Section titled “Core ideas”
  • A transformation is a function from vectors to vectors; picture every point in the plane moving to a new spot at once. It is a linear transformation when two things hold: the origin stays fixed, and straight lines stay straight (grid lines stay parallel and evenly spaced). Stretch, rotate, shear, and flip qualify; curving and shifting the whole plane do not.
  • The basis-vector trick is the engine of the lesson. Because every vector is v = x · i-hat + y · j-hat and a linear transformation preserves that combination, you get L(v) = x · L(i-hat) + y · L(j-hat). Knowing where just two vectors land tells you where every vector lands.
  • A matrix is exactly those two landing spots written as columns: the first column is where i-hat goes, the second is where j-hat goes.
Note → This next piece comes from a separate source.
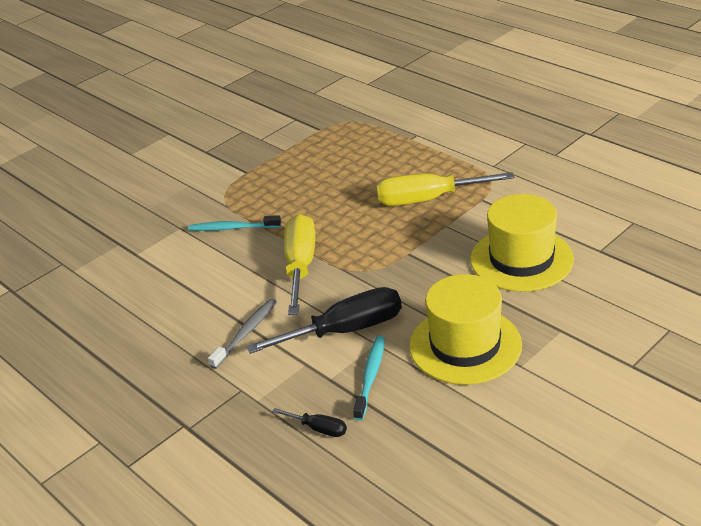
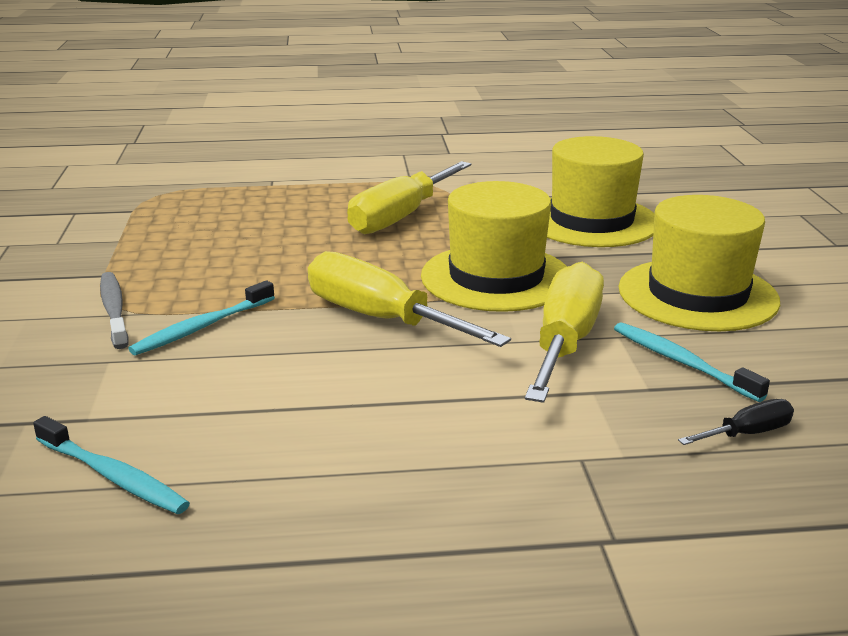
camera: 55 degrees left, 10 degrees down
(107, 286) = (113, 476): none -> turquoise toothbrush
(246, 333) = (457, 405): grey toothbrush -> grey toothbrush (114, 310)
(346, 330) = (565, 342): black screwdriver -> yellow screwdriver
(393, 271) = (496, 277): none -> yellow hat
Every rule about matrices that looks arbitrary on first meeting falls out of this one fact.
  • The matrix-vector product is then not a new rule: M · v = x · (first column) + y · (second column), the same scale-and-add from the span lesson, applied to the transformed basis. The columns are the ingredients; the product reassembles your vector from them.
  • You can read a matrix by sketching the unit square. Plot the two columns and draw the parallelogram they span; that is the image of the unit square. A square stays a square (rotation), becomes a rectangle (axis stretch), leans into a parallelogram (shear), flips (reflection), or collapses to a line (columns parallel, a sign the plane is being squashed).
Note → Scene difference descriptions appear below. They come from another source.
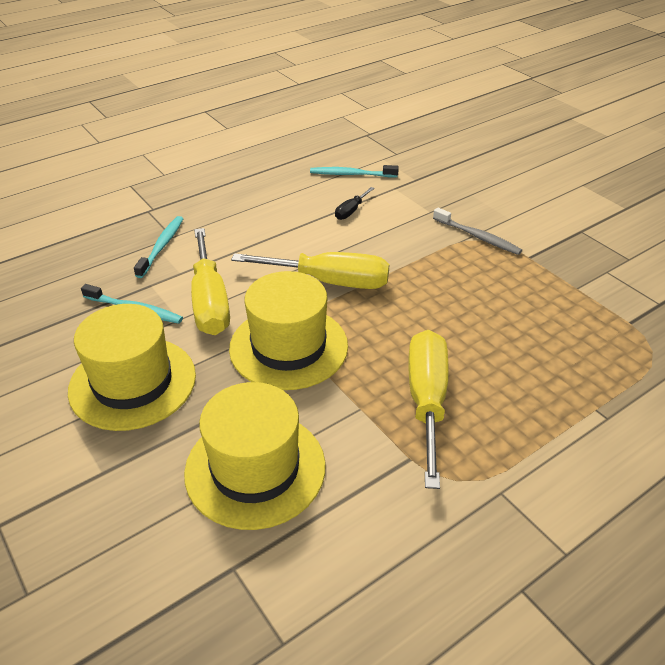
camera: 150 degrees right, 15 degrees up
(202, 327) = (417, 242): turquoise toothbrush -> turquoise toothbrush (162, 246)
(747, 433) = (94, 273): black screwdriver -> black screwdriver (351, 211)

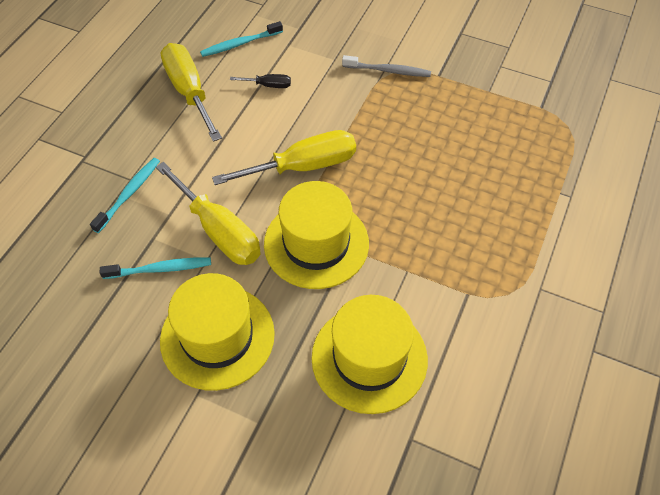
camera: 30 degrees left, 15 degrees up
(162, 246) = (129, 194): turquoise toothbrush -> turquoise toothbrush turned 45 degrees clockwise
(351, 211) = (268, 85): black screwdriver -> black screwdriver turned 90 degrees counterclockwise
(427, 400) = (448, 241): yellow screwdriver -> yellow screwdriver (189, 91)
  • Worked anchors: the stretch [[2,0],[0,1]] sends [3,4] to [6,4]; the quarter-turn [[0,-1],[1,0]] sends it to [-4,3]; the shear [[1,1],[0,1]] sends it to [7,4]. Same recipe each time, different columns.
  • This is why matrices matter for AI. A linear layer, the most common building block of a neural network, holds a matrix of learned weights, and running data through it is exactly the M · v operation here. Most of a model’s billions of parameters live in such matrices, each one a linear transformation of its input space, so understanding what one matrix does to space is understanding the atom of what every layer does to data.

What changes for you

Section titled “What changes for you”

Before this lesson, a matrix was probably a grid of numbers you pushed through a multiplication rule without a mental picture. Now it is a geometric object: two arrows showing where the basis went, and a move applied to all of space at once. When you next see a weight matrix in a model diagram or a transformation in a graphics or robotics context, you have a concrete question to ask, “where does this send the basis, and what shape does the unit square become?”, instead of treating the numbers as opaque. The next lesson asks the obvious follow-up: if one matrix is one move, what does doing two moves in a row look like? That is matrix multiplication, and it turns out not to be arbitrary either.